It seems that you want to “copy” the signature of another function in order to create a function with the same signature. Since decltype(foo) indeed a type of function (and not a pointer to that function, which would be decltype(&foo) and lead to a pointer declaration), you can use it to declare a function with the same signature as another function.
As indicated by the linker error:
undefined reference to `Bar::blubb(int)'
this will work great with your compiler. However, it seems that gcc has not yet fully implemented this part of the standard, since it will not accept the syntax for the same using the function call operator. Klang by the way. happy to accept it, and then the connection with the errors
undefined reference to `Bar::operator()(int)'
Your question about why this linker error exists indicates a misunderstanding of what decltype really does.

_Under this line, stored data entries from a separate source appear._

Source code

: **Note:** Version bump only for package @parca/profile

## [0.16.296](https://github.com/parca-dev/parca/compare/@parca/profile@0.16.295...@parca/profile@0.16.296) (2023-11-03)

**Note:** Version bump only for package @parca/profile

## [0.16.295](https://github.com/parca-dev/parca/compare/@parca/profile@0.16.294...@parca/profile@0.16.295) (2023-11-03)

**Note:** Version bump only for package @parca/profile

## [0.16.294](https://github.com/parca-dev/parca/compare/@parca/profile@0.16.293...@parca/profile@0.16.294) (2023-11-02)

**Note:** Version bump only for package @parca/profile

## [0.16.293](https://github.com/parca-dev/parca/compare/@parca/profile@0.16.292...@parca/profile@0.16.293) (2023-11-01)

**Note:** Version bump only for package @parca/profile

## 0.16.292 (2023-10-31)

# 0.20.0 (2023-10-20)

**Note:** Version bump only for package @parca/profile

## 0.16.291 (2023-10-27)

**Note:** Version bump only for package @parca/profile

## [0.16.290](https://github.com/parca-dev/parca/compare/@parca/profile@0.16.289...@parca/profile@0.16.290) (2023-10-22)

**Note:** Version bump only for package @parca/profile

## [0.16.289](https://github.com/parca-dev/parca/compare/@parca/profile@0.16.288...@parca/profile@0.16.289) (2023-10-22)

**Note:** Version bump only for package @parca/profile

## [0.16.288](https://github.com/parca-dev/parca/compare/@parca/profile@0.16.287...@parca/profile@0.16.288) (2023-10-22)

He will simply appreciate the type, not more. The blubb definition is blubb no way associated with the foo definition. It can be clearer when writing how
typedef decltype(foo) x; x blubb;
Now you can, as an alternative to typedef x, explicitly indicate the type of function that will in no way change what blubb is. You still need to define it. And since there is no syntax to define it using the decltype method, you obviously need to write it as
int Bar::operator()(int) { ... }
which, most likely, and, unfortunately, will lead to a defeat of the purpose / advantage of using decltype for the declaration, since it will not allow you to automatically "copy" the signature.